DOCUMENT EXTRACT ▸
[Start of section]

A U-Tube manometer is used to measure the pressure of water in a pipe line, which is in excess of atmospheric pressure. The right limb of the manometer contains mercury and is open to atmosphere. The contact between water and mercury is in the left limb. Determine the pressure of water in the main line, if the difference in level of mercury in the limbs of U-tube is 10 cm and the free surface of mercury is in level with the centre of the pipe. If the pressure of water in pipe line is reduced to 9810 N/m², calculate the new difference in the level of mercury. Sketch the arrangements in both cases.

Given Data

  • Fluid in pipe: Water (\(\rho_1 = 1000 \, \text{kg/m}^3\))
  • Manometer fluid: Mercury (\(\rho_2 = 13.6 \times 1000 = 13600 \, \text{kg/m}^3\))
  • Initial difference in mercury level: \(10 \, \text{cm}\)
  • Reduced pressure in pipe (Part 2): \(P'_{A} = 9810 \, \text{N/m}^2\)

Diagrams

Part 1: Initial State

Diagram for the initial pressure measurement

Part 2: Final State

Diagram for the new pressure measurement

Solution

Part 1: Find Initial Pipe Pressure (\(P_A\))

We establish a datum line at the interface of water and mercury (point B). The pressure at this level is the same in both limbs.

[End of section]

WORK ITEM A ▸
In the manometer problem, write out the part between "Diagram for the initial" and "in both limbs.", inclusive, substituting "reference line" for "datum line".
WORK ITEM B ▸
Pick up the manometer problem from where it stops and continue its solution.
The lines that come next are from a different source.

INFORMATION ▸
[Start of section]

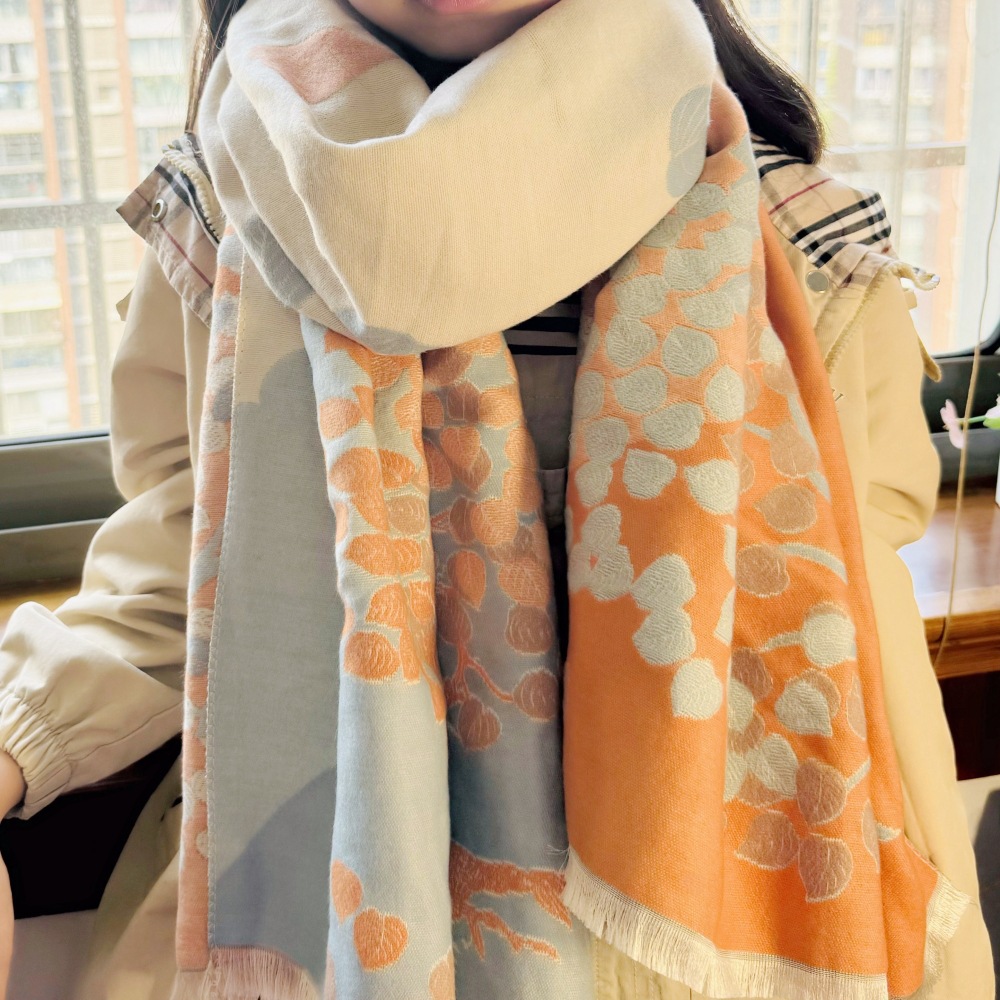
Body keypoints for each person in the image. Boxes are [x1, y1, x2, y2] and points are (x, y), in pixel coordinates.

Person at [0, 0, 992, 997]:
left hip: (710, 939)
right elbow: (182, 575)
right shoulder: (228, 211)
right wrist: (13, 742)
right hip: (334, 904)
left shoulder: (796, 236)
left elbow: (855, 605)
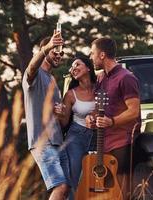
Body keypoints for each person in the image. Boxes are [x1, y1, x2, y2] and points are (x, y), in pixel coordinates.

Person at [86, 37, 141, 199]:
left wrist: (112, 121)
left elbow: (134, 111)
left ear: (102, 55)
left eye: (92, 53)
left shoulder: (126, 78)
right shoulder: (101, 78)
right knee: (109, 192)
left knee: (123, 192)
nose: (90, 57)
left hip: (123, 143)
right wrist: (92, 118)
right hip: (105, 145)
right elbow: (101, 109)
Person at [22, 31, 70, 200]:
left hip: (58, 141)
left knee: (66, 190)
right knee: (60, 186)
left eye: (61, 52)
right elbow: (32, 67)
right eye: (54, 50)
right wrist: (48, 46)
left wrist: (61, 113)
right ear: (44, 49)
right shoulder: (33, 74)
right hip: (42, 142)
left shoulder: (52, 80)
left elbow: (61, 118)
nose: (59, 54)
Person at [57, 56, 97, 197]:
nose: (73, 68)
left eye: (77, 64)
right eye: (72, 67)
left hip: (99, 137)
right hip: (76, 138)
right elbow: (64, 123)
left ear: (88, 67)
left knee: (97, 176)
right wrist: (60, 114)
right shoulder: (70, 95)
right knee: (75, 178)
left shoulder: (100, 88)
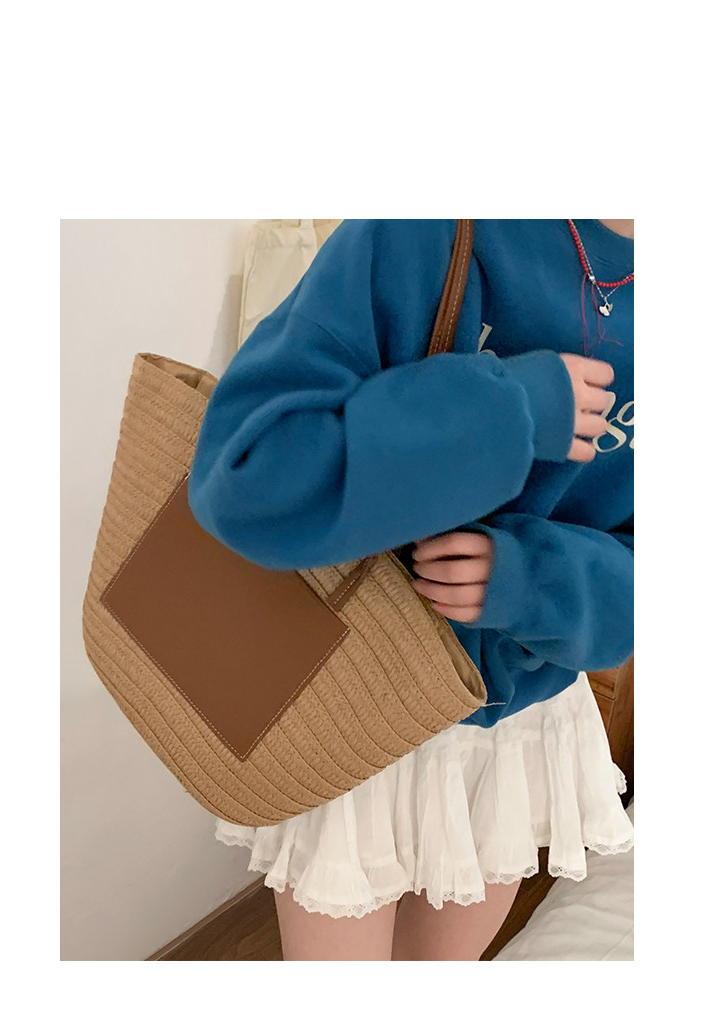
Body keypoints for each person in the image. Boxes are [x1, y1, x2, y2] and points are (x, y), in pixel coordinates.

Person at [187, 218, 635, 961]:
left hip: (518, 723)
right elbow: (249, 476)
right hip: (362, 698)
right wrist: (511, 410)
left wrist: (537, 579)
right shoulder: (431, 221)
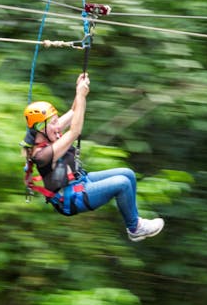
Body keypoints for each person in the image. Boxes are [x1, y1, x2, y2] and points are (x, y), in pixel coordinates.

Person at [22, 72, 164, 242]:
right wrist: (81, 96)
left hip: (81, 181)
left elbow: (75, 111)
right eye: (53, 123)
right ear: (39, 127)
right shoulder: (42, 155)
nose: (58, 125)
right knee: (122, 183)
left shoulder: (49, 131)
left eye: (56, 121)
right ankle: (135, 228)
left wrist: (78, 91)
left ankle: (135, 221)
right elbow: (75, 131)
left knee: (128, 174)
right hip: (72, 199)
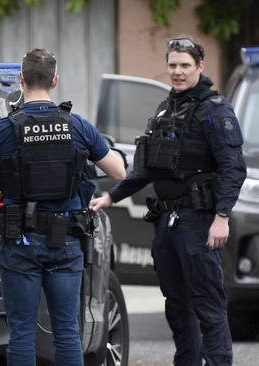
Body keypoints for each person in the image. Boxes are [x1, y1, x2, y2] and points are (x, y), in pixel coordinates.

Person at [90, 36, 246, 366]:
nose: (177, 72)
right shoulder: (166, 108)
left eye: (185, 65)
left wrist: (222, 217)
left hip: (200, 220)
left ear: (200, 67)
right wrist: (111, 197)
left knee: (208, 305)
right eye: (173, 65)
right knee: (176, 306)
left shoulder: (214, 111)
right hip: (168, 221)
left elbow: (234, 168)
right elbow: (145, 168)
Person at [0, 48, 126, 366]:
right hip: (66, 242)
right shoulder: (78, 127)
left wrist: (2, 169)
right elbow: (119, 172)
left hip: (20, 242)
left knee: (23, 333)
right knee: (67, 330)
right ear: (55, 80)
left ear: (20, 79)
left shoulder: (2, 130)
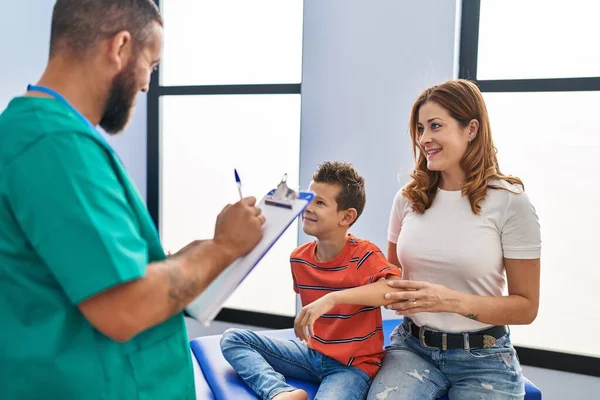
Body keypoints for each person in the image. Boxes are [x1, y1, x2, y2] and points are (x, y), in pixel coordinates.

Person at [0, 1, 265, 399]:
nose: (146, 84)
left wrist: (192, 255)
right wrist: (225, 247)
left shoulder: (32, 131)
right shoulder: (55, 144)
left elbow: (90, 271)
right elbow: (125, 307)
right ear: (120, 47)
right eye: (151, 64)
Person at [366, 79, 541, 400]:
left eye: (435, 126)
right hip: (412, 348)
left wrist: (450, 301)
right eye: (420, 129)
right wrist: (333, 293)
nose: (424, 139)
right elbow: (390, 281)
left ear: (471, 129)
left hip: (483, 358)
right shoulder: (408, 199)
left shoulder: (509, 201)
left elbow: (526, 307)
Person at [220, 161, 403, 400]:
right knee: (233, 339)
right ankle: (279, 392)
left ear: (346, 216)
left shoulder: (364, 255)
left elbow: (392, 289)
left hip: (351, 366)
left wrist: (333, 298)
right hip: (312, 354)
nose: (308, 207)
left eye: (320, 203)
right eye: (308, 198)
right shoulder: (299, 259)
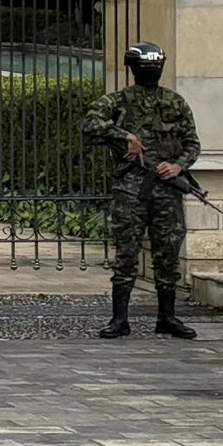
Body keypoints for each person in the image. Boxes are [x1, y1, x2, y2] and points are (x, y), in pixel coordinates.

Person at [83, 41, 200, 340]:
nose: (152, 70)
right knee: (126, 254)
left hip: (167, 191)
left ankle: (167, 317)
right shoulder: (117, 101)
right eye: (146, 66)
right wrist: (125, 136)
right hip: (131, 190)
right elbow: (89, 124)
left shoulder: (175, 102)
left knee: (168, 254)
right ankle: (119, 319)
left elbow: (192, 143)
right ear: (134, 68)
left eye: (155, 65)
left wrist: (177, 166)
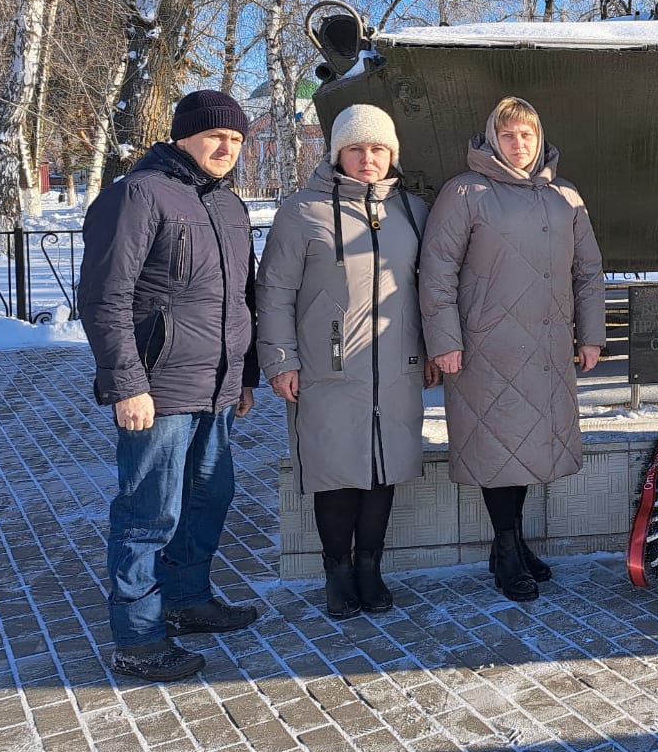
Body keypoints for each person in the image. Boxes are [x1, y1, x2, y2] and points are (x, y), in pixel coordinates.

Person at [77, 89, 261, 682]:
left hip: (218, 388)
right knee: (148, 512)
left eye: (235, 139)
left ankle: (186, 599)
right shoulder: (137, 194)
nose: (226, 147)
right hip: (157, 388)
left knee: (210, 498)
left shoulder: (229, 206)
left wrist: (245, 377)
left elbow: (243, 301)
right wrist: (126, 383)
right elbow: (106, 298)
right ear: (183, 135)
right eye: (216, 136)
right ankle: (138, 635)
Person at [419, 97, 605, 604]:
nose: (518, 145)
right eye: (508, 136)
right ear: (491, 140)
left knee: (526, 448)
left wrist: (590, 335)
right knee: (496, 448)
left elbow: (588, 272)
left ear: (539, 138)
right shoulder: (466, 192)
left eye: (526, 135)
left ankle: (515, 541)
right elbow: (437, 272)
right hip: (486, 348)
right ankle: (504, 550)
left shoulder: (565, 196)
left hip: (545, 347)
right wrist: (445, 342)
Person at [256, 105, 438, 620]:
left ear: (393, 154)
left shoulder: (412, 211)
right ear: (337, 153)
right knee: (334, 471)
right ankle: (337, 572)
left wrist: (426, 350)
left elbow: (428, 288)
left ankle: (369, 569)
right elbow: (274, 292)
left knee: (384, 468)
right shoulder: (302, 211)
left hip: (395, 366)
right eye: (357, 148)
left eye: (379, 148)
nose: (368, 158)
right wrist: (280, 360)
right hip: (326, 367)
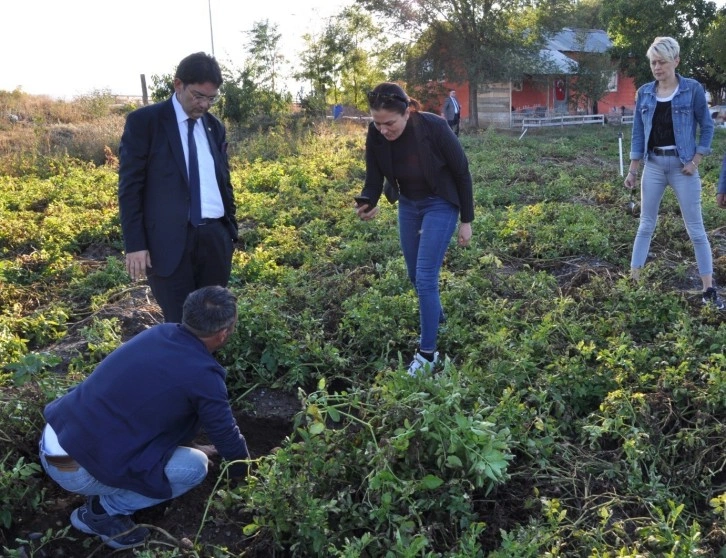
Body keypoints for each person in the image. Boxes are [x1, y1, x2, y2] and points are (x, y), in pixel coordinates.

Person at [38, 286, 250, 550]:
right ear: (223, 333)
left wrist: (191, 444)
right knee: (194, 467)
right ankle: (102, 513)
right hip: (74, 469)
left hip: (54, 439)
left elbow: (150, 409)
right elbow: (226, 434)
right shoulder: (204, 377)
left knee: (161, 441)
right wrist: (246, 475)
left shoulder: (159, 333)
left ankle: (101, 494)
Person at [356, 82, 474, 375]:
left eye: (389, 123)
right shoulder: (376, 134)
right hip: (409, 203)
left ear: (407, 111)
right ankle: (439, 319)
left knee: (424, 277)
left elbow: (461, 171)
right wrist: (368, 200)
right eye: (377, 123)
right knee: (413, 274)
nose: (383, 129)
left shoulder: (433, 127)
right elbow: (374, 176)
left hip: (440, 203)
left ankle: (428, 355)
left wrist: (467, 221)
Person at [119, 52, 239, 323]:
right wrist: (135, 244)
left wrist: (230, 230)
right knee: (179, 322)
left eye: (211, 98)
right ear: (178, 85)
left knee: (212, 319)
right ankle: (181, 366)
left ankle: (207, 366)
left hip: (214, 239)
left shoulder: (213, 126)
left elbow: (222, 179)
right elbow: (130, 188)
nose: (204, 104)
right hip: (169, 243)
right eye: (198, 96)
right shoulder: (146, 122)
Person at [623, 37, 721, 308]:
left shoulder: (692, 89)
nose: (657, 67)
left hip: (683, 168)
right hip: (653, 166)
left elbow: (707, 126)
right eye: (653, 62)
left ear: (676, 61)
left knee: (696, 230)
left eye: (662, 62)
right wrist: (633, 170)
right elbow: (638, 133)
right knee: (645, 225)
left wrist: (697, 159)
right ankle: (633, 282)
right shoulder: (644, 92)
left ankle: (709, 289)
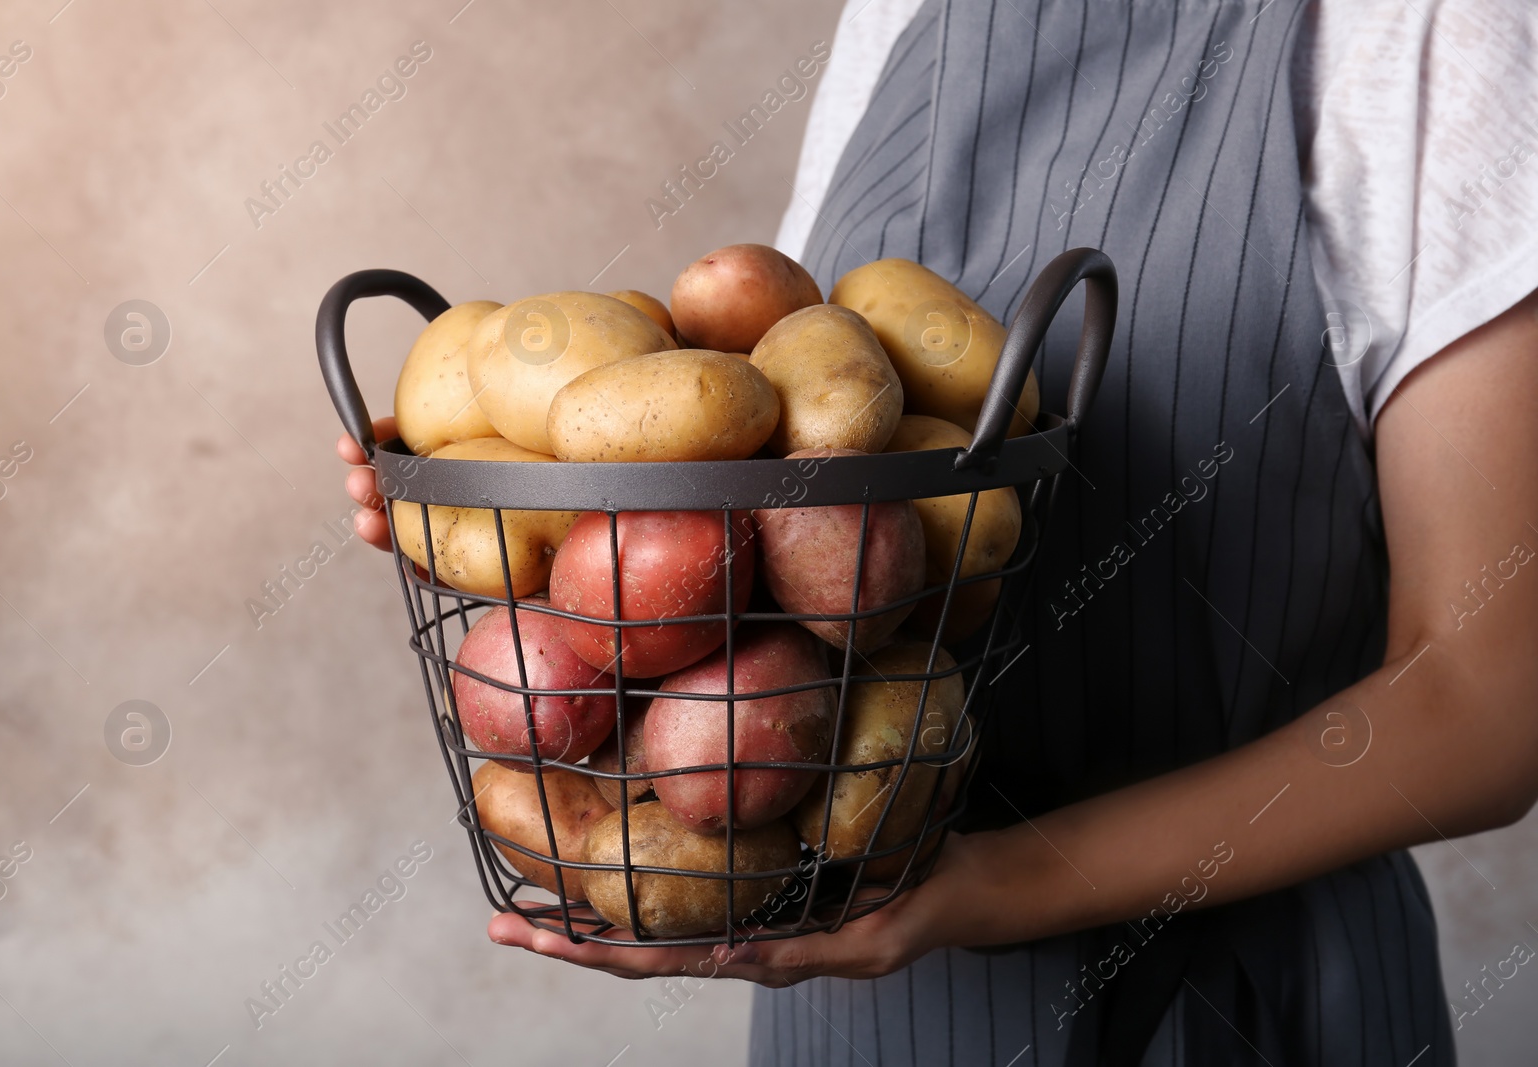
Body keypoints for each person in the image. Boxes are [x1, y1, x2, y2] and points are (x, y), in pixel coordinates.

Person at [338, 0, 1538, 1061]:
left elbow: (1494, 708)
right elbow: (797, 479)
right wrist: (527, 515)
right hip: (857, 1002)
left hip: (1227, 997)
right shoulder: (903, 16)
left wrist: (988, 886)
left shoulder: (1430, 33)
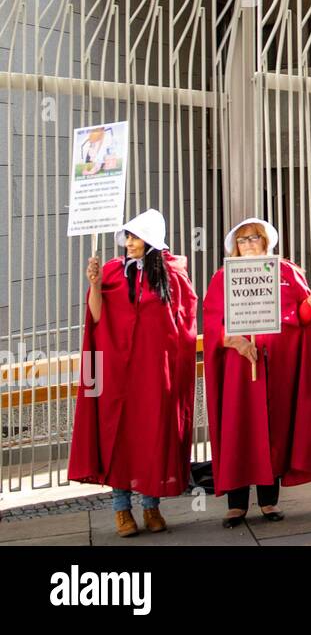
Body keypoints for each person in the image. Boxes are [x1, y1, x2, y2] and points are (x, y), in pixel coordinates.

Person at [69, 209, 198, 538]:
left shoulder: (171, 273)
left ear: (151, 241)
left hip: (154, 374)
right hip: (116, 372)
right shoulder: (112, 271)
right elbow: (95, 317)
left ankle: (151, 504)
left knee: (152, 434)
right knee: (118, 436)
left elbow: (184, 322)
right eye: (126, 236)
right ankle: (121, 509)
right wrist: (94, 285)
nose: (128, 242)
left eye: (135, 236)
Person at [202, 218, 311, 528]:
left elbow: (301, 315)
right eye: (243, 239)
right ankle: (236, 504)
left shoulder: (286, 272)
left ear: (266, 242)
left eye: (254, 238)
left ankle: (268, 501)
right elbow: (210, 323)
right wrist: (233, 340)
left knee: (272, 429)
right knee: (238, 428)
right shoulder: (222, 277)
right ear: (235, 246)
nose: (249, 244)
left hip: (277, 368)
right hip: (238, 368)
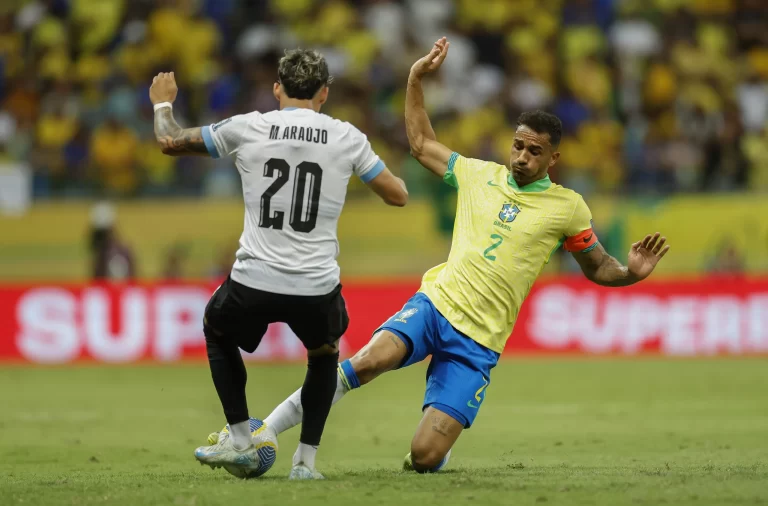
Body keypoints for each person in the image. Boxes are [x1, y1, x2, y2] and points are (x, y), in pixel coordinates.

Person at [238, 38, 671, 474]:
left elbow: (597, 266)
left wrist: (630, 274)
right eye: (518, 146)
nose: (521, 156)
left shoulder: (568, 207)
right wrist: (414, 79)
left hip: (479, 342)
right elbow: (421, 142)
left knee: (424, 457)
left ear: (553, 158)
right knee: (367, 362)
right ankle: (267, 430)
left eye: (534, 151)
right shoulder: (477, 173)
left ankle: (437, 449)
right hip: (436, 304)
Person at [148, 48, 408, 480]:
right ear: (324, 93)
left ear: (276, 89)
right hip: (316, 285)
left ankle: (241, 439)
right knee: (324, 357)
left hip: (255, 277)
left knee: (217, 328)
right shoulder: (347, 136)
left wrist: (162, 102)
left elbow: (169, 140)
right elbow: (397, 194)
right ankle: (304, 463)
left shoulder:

[End of section]

TASK OUTPUT A ▸
Diagram for the initial pressure measurement

Part 2: Final State

Diagram for the new pressure measurement

Solution

Part 1: Find Initial Pipe Pressure (\(P_A\))

We establish a reference line at the interface of water and mercury (point B). The pressure at this level is the same in both limbs.

TASK OUTPUT B ▸
$$ P_B = P_C $$ $$ P_A + \rho_1 g h_1 = P_D + \rho_2 g h_2 $$

From the diagram, the height of the water column \(h_1\) is 10 cm, and the height of the mercury column \(h_2\) is also 10 cm. The pressure at D is atmospheric (0 gauge pressure).

$$ h_1 = 10 \, \text{cm} = 0.1 \, \text{m} $$ $$ h_2 = 10 \, \text{cm} = 0.1 \, \text{m} $$

Now, substitute the values to find \(P_A\).

$$ P_A + (1000 \times 9.81 \times 0.1) = 0 + (13600 \times 9.81 \times 0.1) $$ $$ P_A + 981 = 13341.6 $$ $$ P_A = 13341.6 - 981 $$ $$ P_A = 12360.6 \, \text{N/m}^2 $$

Part 2: Find New Mercury Level Difference

The pipe pressure is reduced to \(P'_{A} = 9810 \, \text{N/m}^2\). This lower pressure will cause the mercury in the left limb to rise by a distance 'x' and the mercury in the right limb to fall by 'x'.

The new height of the water column is \(h'_{1} = (10 - x)\) cm. The new difference in mercury levels is \(h'_{2} = (10 - 2x)\) cm.

We apply the same manometric equation with the new values.

$$ P'_{A} + \rho_1 g h'_{1} = \rho_2 g h'_{2} $$ $$ 9810 + 1000 \times 9.81 \times \frac{(10 - x)}{100} = 13600 \times 9.81 \times \frac{(10 - 2x)}{100} $$

To simplify, we can divide the entire equation by 9.81.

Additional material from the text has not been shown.